● Action item: Convert the part of the material that opens with the line containing "5G technology is set to revolutionize the" and closes with the line containing "see enhanced performance and reliability in" into a Markdown table with the columns Number and Text. Skip any blank lines, and put each line in its own row alongside its row number.

+++++

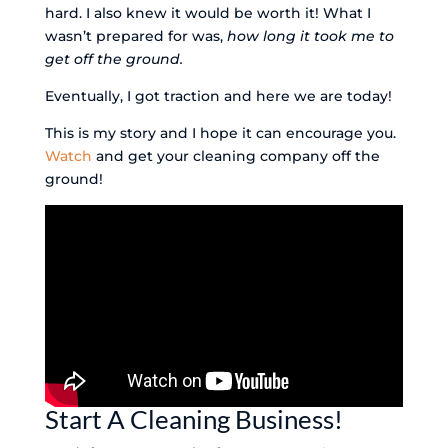
hard. I also knew it would be worth it! What I
wasn’t prepared for was,
how long it took me to
get off the ground.
Eventually, I got traction and here we are today!
This is my story and I hope it can encourage you.
Watch
and get your cleaning company off the
ground!
Start A Cleaning Business!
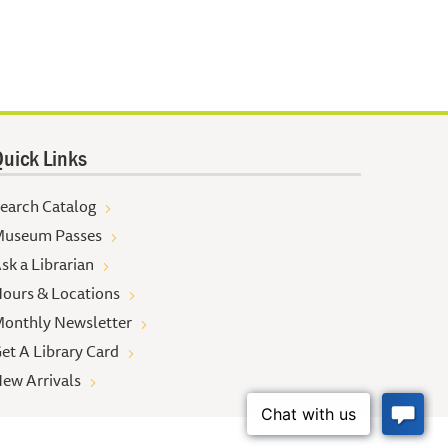
uick Links
earch Catalog
useum Passes
sk a Librarian
ours & Locations
onthly Newsletter
et A Library Card
ew Arrivals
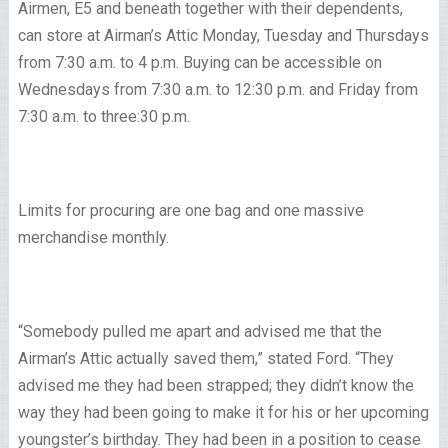
Airmen, E5 and beneath together with their dependents,
can store at Airman’s Attic Monday, Tuesday and Thursdays
from 7:30 a.m. to 4 p.m. Buying can be accessible on
Wednesdays from 7:30 a.m. to 12:30 p.m. and Friday from
7:30 a.m. to three:30 p.m.
Limits for procuring are one bag and one massive
merchandise monthly.
“Somebody pulled me apart and advised me that the
Airman’s Attic actually saved them,” stated Ford. “They
advised me they had been strapped; they didn’t know the
way they had been going to make it for his or her upcoming
youngster’s birthday. They had been in a position to cease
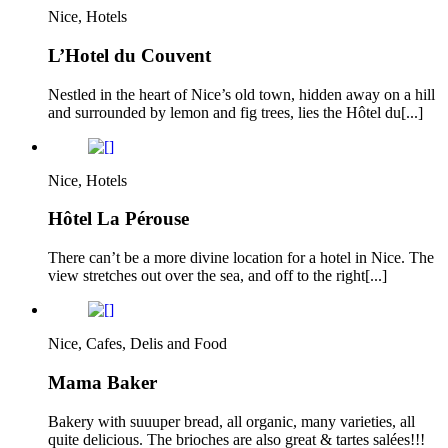
Nice, Hotels
L’Hotel du Couvent
Nestled in the heart of Nice’s old town, hidden away on a hill
and surrounded by lemon and fig trees, lies the Hôtel du[...]
Nice, Hotels
Hôtel La Pérouse
There can’t be a more divine location for a hotel in Nice. The
view stretches out over the sea, and off to the right[...]
Nice, Cafes, Delis and Food
Mama Baker
Bakery with suuuper bread, all organic, many varieties, all
quite delicious. The brioches are also great & tartes salées!!!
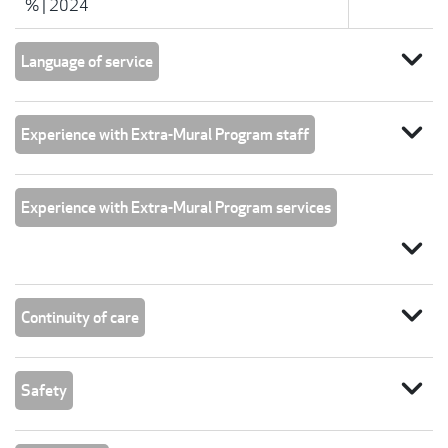
%
|
2024
expand_more
Language of service
expand_more
Experience with Extra-Mural Program staff
Experience with Extra-Mural Program services
expand_more
expand_more
Continuity of care
expand_more
Safety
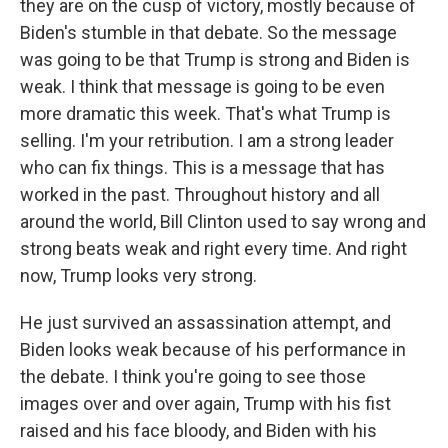
they are on the cusp of victory, mostly because of
Biden's stumble in that debate. So the message
was going to be that Trump is strong and Biden is
weak. I think that message is going to be even
more dramatic this week. That's what Trump is
selling. I'm your retribution. I am a strong leader
who can fix things. This is a message that has
worked in the past. Throughout history and all
around the world, Bill Clinton used to say wrong and
strong beats weak and right every time. And right
now, Trump looks very strong.
He just survived an assassination attempt, and
Biden looks weak because of his performance in
the debate. I think you're going to see those
images over and over again, Trump with his fist
raised and his face bloody, and Biden with his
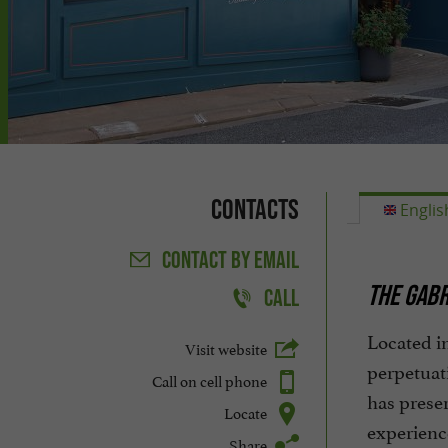
Contacts
Englis
CONTACT
BY EMAIL
THE GABR
CALL
Located in
Visit website
perpetuati
Call on cell phone
has preser
Locate
experienc
Share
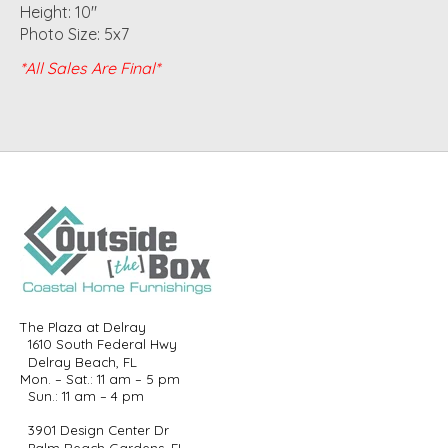
Height: 10"
Photo Size: 5x7
*All Sales Are Final*
The Plaza at Delray
1610 South Federal Hwy
Delray Beach, FL
Mon. – Sat.: 11 am – 5 pm
Sun.: 11 am – 4 pm
3901 Design Center Dr
Palm Beach Gardens, FL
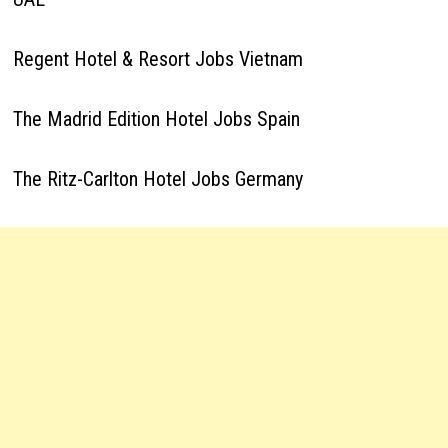
Regent Hotel & Resort Jobs Vietnam
The Madrid Edition Hotel Jobs Spain
The Ritz-Carlton Hotel Jobs Germany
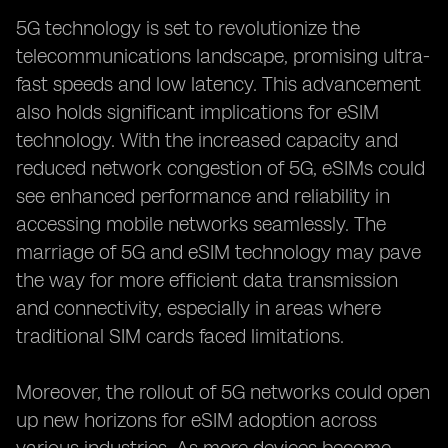
5G technology is set to revolutionize the
telecommunications landscape, promising ultra-
fast speeds and low latency. This advancement
also holds significant implications for eSIM
technology. With the increased capacity and
reduced network congestion of 5G, eSIMs could
see enhanced performance and reliability in
accessing mobile networks seamlessly. The
marriage of 5G and eSIM technology may pave
the way for more efficient data transmission
and connectivity, especially in areas where
traditional SIM cards faced limitations.
Moreover, the rollout of 5G networks could open
up new horizons for eSIM adoption across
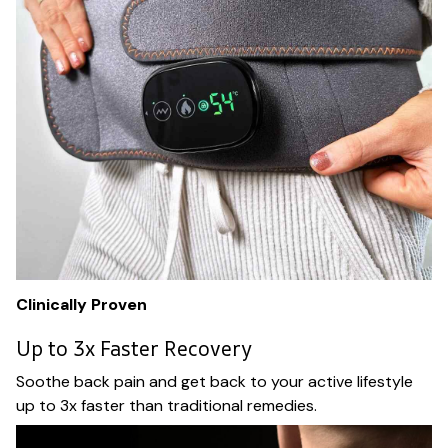
Clinically Proven
Up to 3x Faster Recovery
Soothe back pain and get back to your active lifestyle
up to 3x faster than traditional remedies.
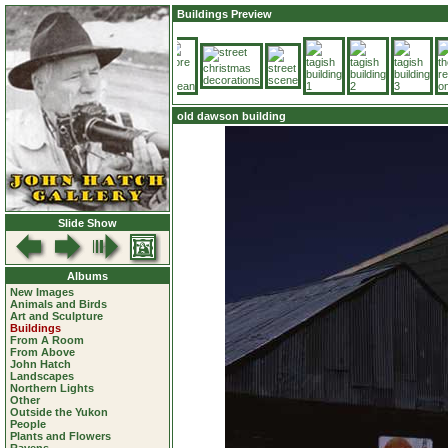
Buildings Preview
old dawson building
Slide Show
Albums
New Images
Animals and Birds
Art and Sculpture
Buildings
From A Room
From Above
John Hatch
Landscapes
Northern Lights
Other
Outside the Yukon
People
Plants and Flowers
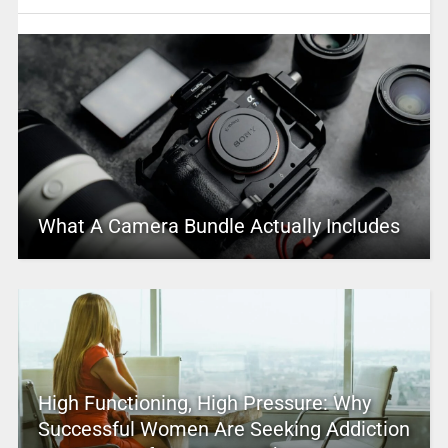
What A Camera Bundle Actually Includes
High Functioning, High Pressure: Why
Successful Women Are Seeking Addiction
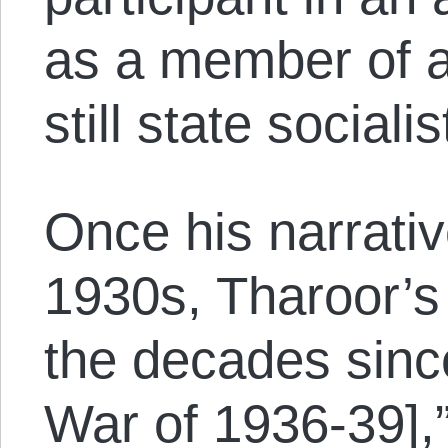
as a member of a 
still state sociali
Once his narrativ
1930s, Tharoor’s 
the decades since
War of 1936-39],”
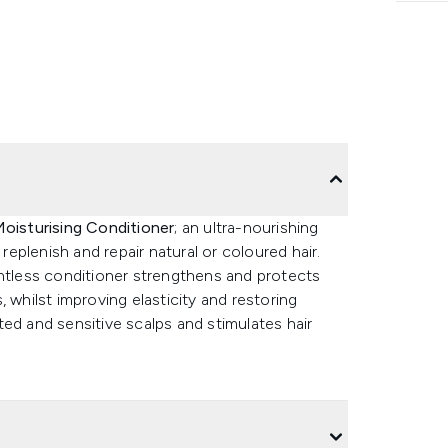
Moisturising Conditioner
; an ultra-nourishing
 replenish and repair natural or coloured hair.
ghtless conditioner strengthens and protects
 whilst improving elasticity and restoring
ated and sensitive scalps and stimulates hair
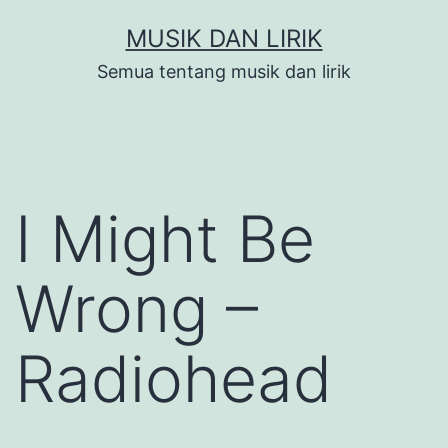
Skip
MUSIK DAN LIRIK
to
Semua tentang musik dan lirik
content
I Might Be
Wrong –
Radiohead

+++++

● Output:
| Number | Text |
|---|---|
| 1 | 5G technology is set to revolutionize the |
| 2 | telecommunications landscape, promising ultra- |
| 3 | fast speeds and low latency. This advancement |
| 4 | also holds significant implications for eSIM |
| 5 | technology. With the increased capacity and |
| 6 | reduced network congestion of 5G, eSIMs could |
| 7 | see enhanced performance and reliability in |